──────── Passage for review

Osmotic stress activates phosphatidylinositol-3,5-bisphosphate synthesis

Inositol phospholipids play multiple roles in cell signalling systems. Two widespread eukaryotic phosphoinositide-based signal transduction mechanisms, phosphoinositidase C-catalysed phosphatidylinositol-4,5-bisphosphate (PtdIns(4,5)P-2) hydrolysis and 3-OH kinase-catalysed PtdIns(4,5)P-2 phosphorylation, make the second messengers inositol 1,4,5-trisphosphate (Ins(1,4,5)P-3) sn-1,2-diacylglycerol and PtdIns(3,4,5)P-3 (refs 1-7). In addition, PtdIns(4,5)P-2 and PtdIns3P have been implicated in exocytosis and membrane trafficking(8). We now show that when the yeasts Saccharomyces cerevisiae and Schizosaccharomyces pombe are hyperosmotically stressed, they rapidly synthesize phosphatidylinositol-3,5-bisphosphate (PtdIns(3,5)P-2) by a process that involves activation of a PtdIns3P 5-OH kinase. This PtdIns(3,5)P-2 accumulation only occurs in yeasts that have an active vps34-encoded PtdIns 3-OH kinase, showing that this latter kinase makes the PtdIns3P needed for PtdIns(3,5)P-2 synthesis and indicating that PtdIns(3,5)P-2 may have a role in sorting vesicular proteins. PtdIns(3,5)P-2 is also present in mammalian and plant cells: in monkey Cos-7 cells, its labelling is inversely related to the external osmotic pressure. The stimulation of a PtdIns3P 5-OH kinase-catalysed synthesis of PtdIns(3,5)P-2, a molecule that might be a new type of phosphoinositide 'second messenger', thus appears to be central to a widespread and previously uncharacterized regulatory pathway.

────────────────
──────── Information supplied

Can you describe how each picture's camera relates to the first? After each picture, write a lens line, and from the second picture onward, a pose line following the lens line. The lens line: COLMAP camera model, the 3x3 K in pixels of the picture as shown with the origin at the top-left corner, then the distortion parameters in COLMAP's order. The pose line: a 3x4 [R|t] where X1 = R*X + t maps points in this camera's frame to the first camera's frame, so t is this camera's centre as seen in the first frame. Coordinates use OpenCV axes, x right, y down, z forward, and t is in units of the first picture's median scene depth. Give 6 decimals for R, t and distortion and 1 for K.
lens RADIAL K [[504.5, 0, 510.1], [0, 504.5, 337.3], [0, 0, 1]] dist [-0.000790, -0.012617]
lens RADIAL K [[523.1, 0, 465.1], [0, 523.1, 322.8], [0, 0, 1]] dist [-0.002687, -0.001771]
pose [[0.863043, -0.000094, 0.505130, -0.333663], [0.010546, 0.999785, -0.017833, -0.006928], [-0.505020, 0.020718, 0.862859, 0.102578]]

────────────────

### Exercise
Render this sentence from the abstract on osmotic stress into Spanish: "PtdIns(3,5)P-2 is also present in mammalian and plant cells: in monkey Cos-7 cells, its labelling is inversely related to the external osmotic pressure."

### Output for this task
El PtdIns(3,5)P-2 también está presente en células de mamíferos y de plantas: en las células Cos-7 de mono, su marcaje guarda una relación inversa con la presión osmótica externa.